Troops have found millions of US dollars stashed in Baghdad
Iraq's toppled leader apparently authorised the removal of about $1bn in US dollar notes on three trucks hours before bombs began to fall on Baghdad.
Most of the money has been recovered, but some $132m is still missing, US officials told ABC News.
That money may be being used to bolster the resistance campaign, they said.
Saddam's younger son Qusay - killed by US forces in July - is said to have collected the money in the early hours of 19 March.
According to the ABC News report, he obtained the funds by producing a simple handwritten authorisation from Saddam Hussein, later found by US agents in the bank's files.
They have concluded the note is genuine after consulting captured Iraqi officials, including the former finance minister Hikmat Ibrahim al-Azzawi.
Security guards reportedly loaded the notes - packed in stainless briefcases, each holding $1m to $2m - onto three flatbed trucks.
A day later, on 20 March, the US bombardment of Baghdad began.
Coalition forces in Iraq are facing a campaign of resistance that is increasing in ferocity.

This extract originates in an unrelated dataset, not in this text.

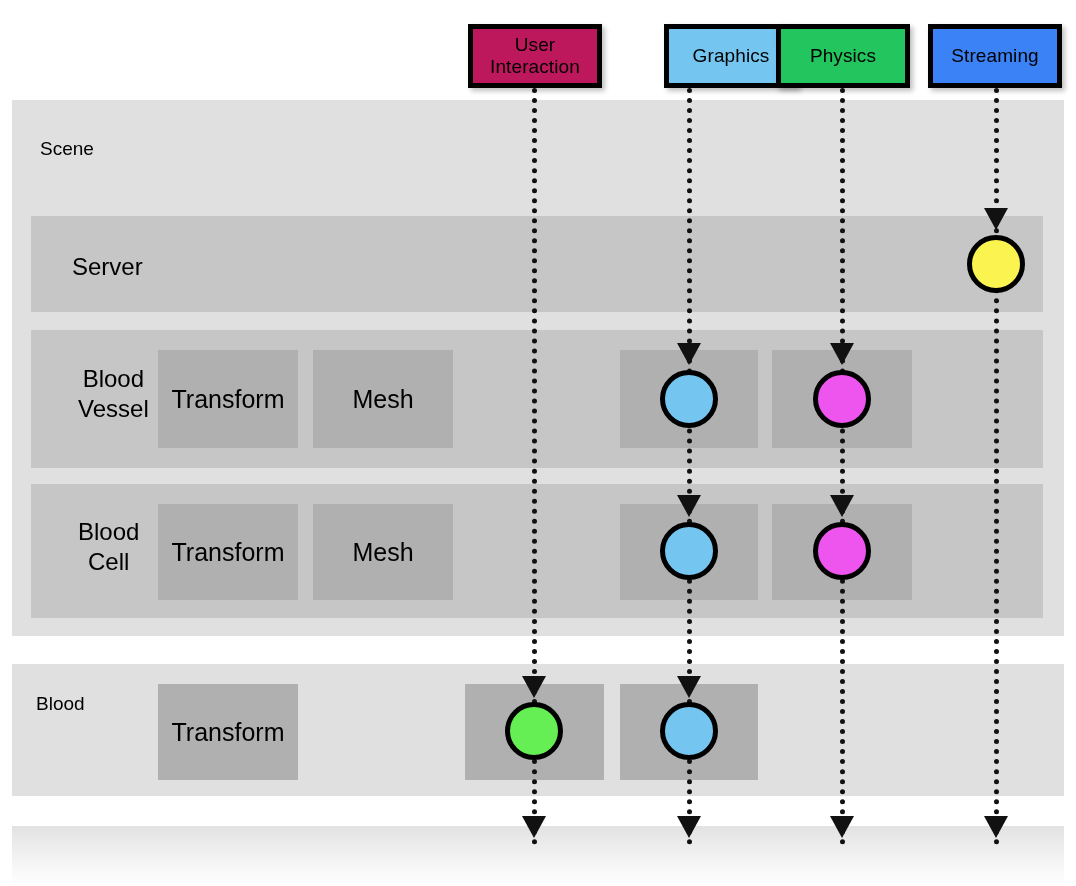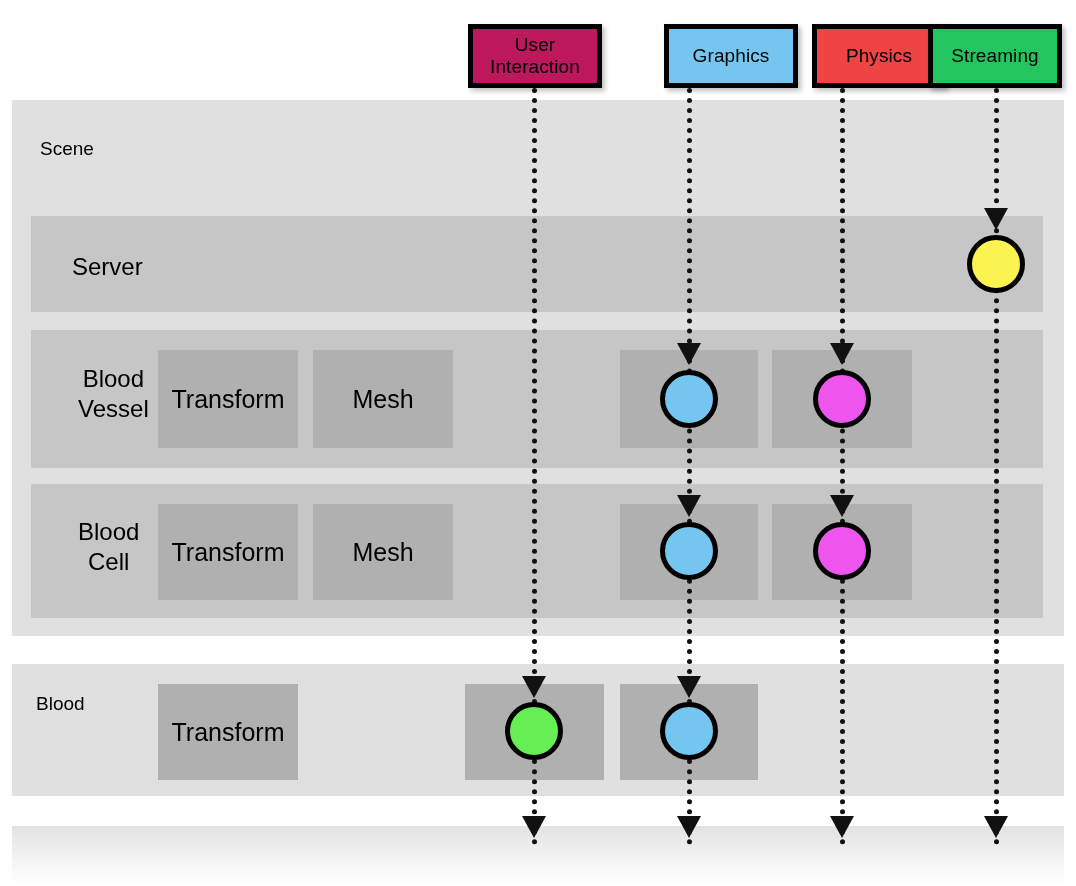"Physics" div.sys-box { background: #ef4444 -> #22c55e; margin-left: 36px -> none }
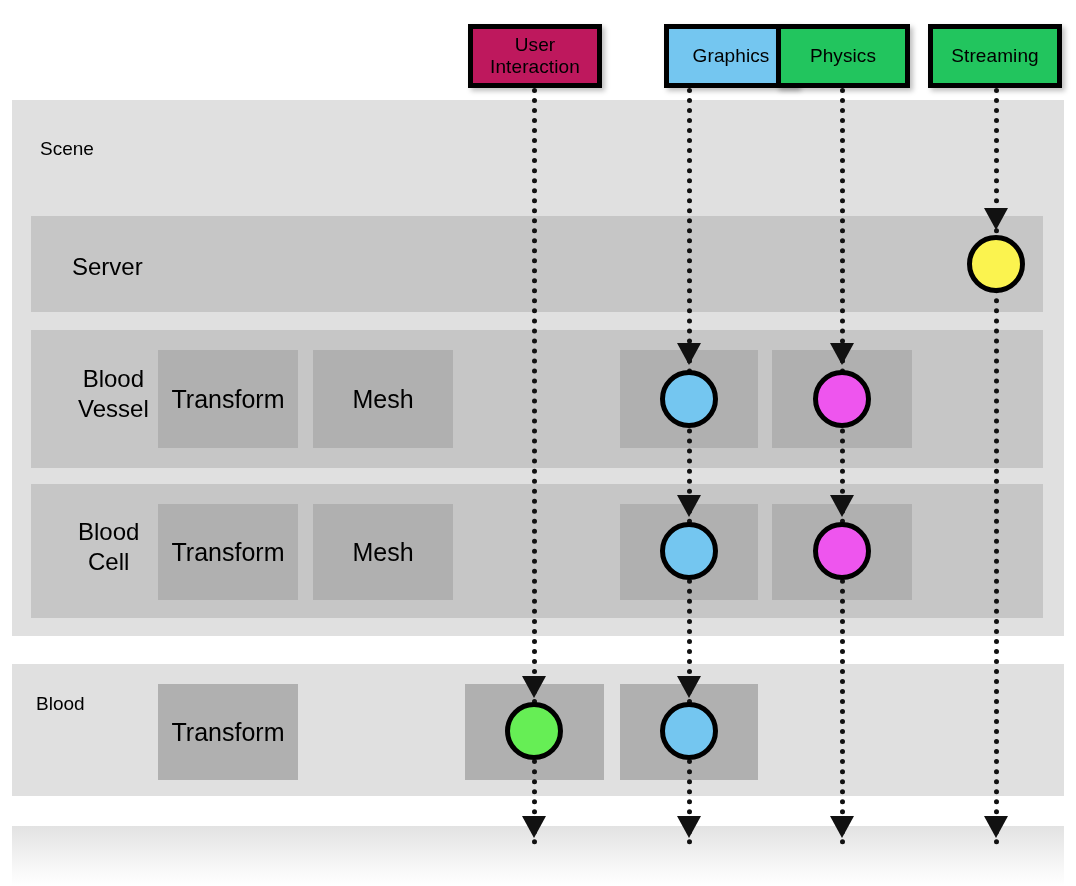"Streaming" div.sys-box { background: #22c55e -> #3b82f6 }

In November the US military lost 79 soldiers mostly in enemy attacks - its worst monthly death toll since President George Bush declared the end of major combat.

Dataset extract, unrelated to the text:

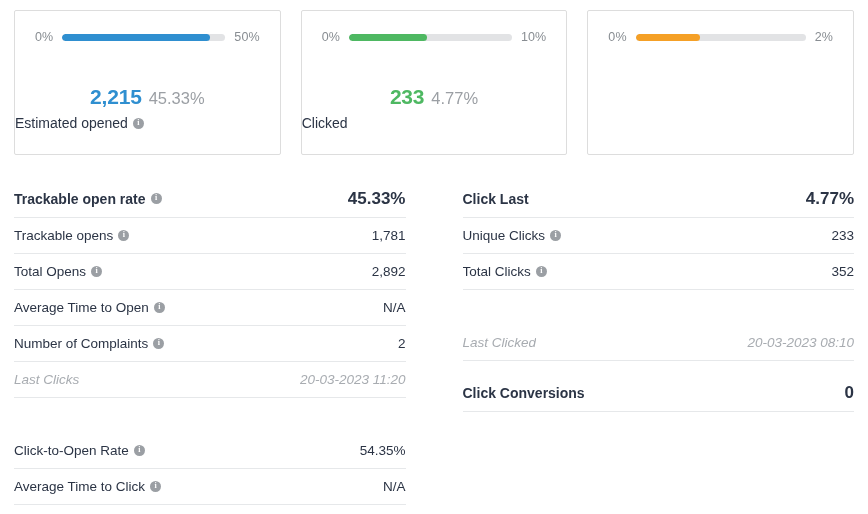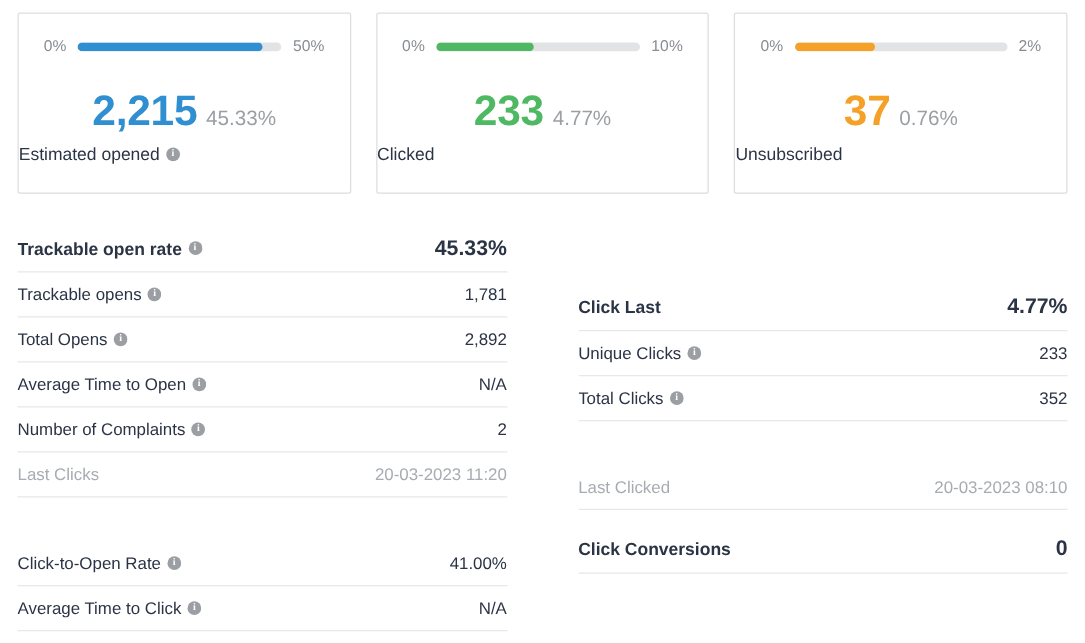"2,215" .card-count { font-size: 34px -> 21px }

"We think some of those funds could be used to fuel those attacks and lends greater urgency to our efforts," Juan Zarate, deputy assistant secretary of the US Treasury, told ABC News.
He is at the forefront of the government's effort to track down Saddam's money.
The US Government is also trying to trace how the notes found their way from Federal Reserve Banks in Washington and New York to Baghdad despite tough sanctions on Iraq.
According to US officials, Mr al-Azzawi said a British-based bank in London was unknowingly used as a go-between for funds sent from the US to Beirut and Amman.
"This regime was out to game the system for its own purposes," said Mr Zarate.
"To pay for pleasure palaces, to pay for arms, to pay for weapons."